• _要件 1_
アニメ評の「第1クールでは倒すべき敵への」から「嫌な確信が、ずっと消えない。」までを、「パスカル村」を「パスカルの村」に置き換えて書き直してください。
• _要件 2_
アニメ評の記述をもとに、次の問いに答えてください。
(a) ヨルハの眼帯は、何から目を塞ぐとされていますか。
(b) ”塔”への入口を開けようとした9Sの前に立ったのは誰ですか。
(c) A2が向き合い手に入れたものの場所として挙げられている二つはどこですか。
• _要件 3_
アニメ評の最後の文の後から、続きを書き継いでください。

• _対象テキスト_
########

その在り方は、否応なく理不尽と不自由を背負わされた、画面の向こう側に座る僕らに良く似ている。
歪で異質な人間モドキだからこそ、僕らの在り方を照らす鏡として有効に機能するってのは、極めてクラシックで正統なドラマツルギーだ。
9S達の物語は、もはや他人事ではない僕らの物語に組み込まれていて、そろそろ終わる。
多分血みどろだ。
だからこそ見届けなければいけないという、共感と使命感と執着と興味本位が入り混じった、不思議な熱に浮かされて、僕はこの辛いアニメを見続けている。
そうなれるのは、良いアニメの証拠だなと思っている。
ヨルハの眼帯は、守るべき人間が既に死に絶えてる虚しい事実と、それに縛られて殺し合いを続ける宿命から目を塞ぐ。
人形として製造された自分たちが誰かを愛し、共に生きる望みを果たせず死ぬ苦しさを閉じ込め、定められたプログラムに閉じ込める。
それは解き放たれることを前程とした封印で、同時に気付いてしまえば終わるしかない。
第1クールでは倒すべき敵への攻撃として、秘された過去を一方的に暴き立てていたハッキングだが、今回”塔”への入口を開けるべく挑んだ9Sの前に立ったのは、既に死んだ過去の自分自身だ。
アダムの精神に潜り込んだときも、一方的に覗き込んでいるはずの相手から侵食を請ていた9Sは、おそらく最後になるだろうこのダイブにおいて、自分自身と出会う。
それは他者への拒絶という防壁で弾けない、真実に至る容赦のない逆ハックだ。
復讐に呪われた9Sが目を塞ぎ立っている影から、その脳内に残る亡霊は自分自身を引っ張り出し、物語を終わらせるに相応しい鮮明さを、主役に取り戻していく。
自分がどう死に、どう生きたか。
どれだけ他人に押し付けられた宿命の中で悲劇を繰り返して、それでもなお消えない何かを求め続けていたのか。
一番大事なものは、結局何なのか。
A2がレジスタンスキャンプとパスカル村で、向き合い手に入れ…炎と狂気の中で奪われたものを、9SはハッキングというS型の権能に立ち返ることで見つめ…しかしまだ、彼の眼帯は取れない。
塔を登りきり、A2と対峙することでしか9Sの答えは見えず、刻まれないんだろうなぁ…という感覚があるし、それはお互いの血で刻まれるのだろうという嫌な確信が、ずっと消えない。
まーOP見れば、ある程度決着の予想くらいつくよ!

########

• _記録データ_

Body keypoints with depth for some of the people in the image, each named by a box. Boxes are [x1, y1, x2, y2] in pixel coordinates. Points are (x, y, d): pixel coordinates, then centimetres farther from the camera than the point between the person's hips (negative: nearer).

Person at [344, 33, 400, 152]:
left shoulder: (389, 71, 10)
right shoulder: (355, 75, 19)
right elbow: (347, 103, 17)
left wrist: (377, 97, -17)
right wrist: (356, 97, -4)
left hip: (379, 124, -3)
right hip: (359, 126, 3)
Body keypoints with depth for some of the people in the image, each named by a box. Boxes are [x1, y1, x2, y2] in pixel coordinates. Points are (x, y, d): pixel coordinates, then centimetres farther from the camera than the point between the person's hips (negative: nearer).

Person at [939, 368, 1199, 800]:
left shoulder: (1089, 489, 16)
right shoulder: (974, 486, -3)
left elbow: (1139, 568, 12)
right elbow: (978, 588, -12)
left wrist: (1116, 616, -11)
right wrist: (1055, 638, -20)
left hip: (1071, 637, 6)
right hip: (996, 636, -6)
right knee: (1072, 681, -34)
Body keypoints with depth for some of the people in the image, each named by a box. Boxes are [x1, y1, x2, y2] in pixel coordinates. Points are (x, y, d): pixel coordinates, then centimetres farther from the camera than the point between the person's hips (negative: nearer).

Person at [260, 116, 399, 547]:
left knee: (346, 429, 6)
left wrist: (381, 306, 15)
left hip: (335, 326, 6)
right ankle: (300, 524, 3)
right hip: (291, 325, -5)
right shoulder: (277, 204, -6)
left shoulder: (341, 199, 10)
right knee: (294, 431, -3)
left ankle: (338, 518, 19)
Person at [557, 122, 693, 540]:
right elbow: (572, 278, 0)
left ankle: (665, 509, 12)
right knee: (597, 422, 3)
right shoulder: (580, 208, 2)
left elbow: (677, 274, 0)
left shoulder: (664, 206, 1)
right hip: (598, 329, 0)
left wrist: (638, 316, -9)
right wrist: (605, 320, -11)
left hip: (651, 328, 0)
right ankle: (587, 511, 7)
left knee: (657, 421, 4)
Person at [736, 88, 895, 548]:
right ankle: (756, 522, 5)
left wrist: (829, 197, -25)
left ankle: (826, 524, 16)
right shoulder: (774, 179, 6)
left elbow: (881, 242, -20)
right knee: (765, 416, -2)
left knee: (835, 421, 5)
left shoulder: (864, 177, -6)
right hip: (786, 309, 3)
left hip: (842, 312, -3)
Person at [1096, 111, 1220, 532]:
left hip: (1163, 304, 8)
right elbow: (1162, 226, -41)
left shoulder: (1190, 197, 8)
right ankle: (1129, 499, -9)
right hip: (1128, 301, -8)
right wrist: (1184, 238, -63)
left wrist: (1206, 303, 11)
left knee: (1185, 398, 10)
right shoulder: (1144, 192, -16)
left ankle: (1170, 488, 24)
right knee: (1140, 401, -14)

########

• _結果 1_
第1クールでは倒すべき敵への攻撃として、秘された過去を一方的に暴き立てていたハッキングだが、今回”塔”への入口を開けるべく挑んだ9Sの前に立ったのは、既に死んだ過去の自分自身だ。
アダムの精神に潜り込んだときも、一方的に覗き込んでいるはずの相手から侵食を請ていた9Sは、おそらく最後になるだろうこのダイブにおいて、自分自身と出会う。
それは他者への拒絶という防壁で弾けない、真実に至る容赦のない逆ハックだ。
復讐に呪われた9Sが目を塞ぎ立っている影から、その脳内に残る亡霊は自分自身を引っ張り出し、物語を終わらせるに相応しい鮮明さを、主役に取り戻していく。
自分がどう死に、どう生きたか。
どれだけ他人に押し付けられた宿命の中で悲劇を繰り返して、それでもなお消えない何かを求め続けていたのか。
一番大事なものは、結局何なのか。
A2がレジスタンスキャンプとパスカルの村で、向き合い手に入れ…炎と狂気の中で奪われたものを、9SはハッキングというS型の権能に立ち返ることで見つめ…しかしまだ、彼の眼帯は取れない。
塔を登りきり、A2と対峙することでしか9Sの答えは見えず、刻まれないんだろうなぁ…という感覚があるし、それはお互いの血で刻まれるのだろうという嫌な確信が、ずっと消えない。

• _結果 2_
(a) 守るべき人間が既に死に絶えている虚しい事実と、それに縛られて殺し合いを続ける宿命
(b) 既に死んだ過去の9S自身
(c) レジスタンスキャンプとパスカル村

• _結果 3_
9Sという物語の最終ランナーになった少年に、苛烈な真実を突きつける亡霊が、笑って死んでいくのはなかなか辛い。
彼が答えを出してくれなきゃ、愛する人に幾度も殺され、なお2Bを愛し続けた数多の9Sも報われないわけだが、果たして復讐に呪われた戦士は何か、揺るがない答えを最後に見つけられるのか。
ここでも重たすぎるものを託され、出ない答えを追い求めるあがきが強く軋んでいて、二期ずーっとそういう話だな…って感じが濃い。
でもまぁそれってクライマックスでいきなり暴かれたわけではなく、最初っからそういう話だったのに眼帯で塞がれてた…つう構造なんだろうけど。
常に反逆者であり続ける9Sの欠陥(あるいは製造目的)も、デボルとポポルのプログラムされた原罪も、自分たちで選んだものではない。
「この世に産み落としてくれ」と頼んで生まれて来たわけでもなく、理不尽な定めに傷つけられ、愛ゆえに別れの辛さに引き裂かれ、それでもなお何かを引き継いで生きてしまう、人間の定め。
二人だからこそ終わらない業苦に耐えれたと、末期に告白する双子を、最後の最後二つに引き裂き、狂気を介錯させて終わるの、ホントに凄いなと思う。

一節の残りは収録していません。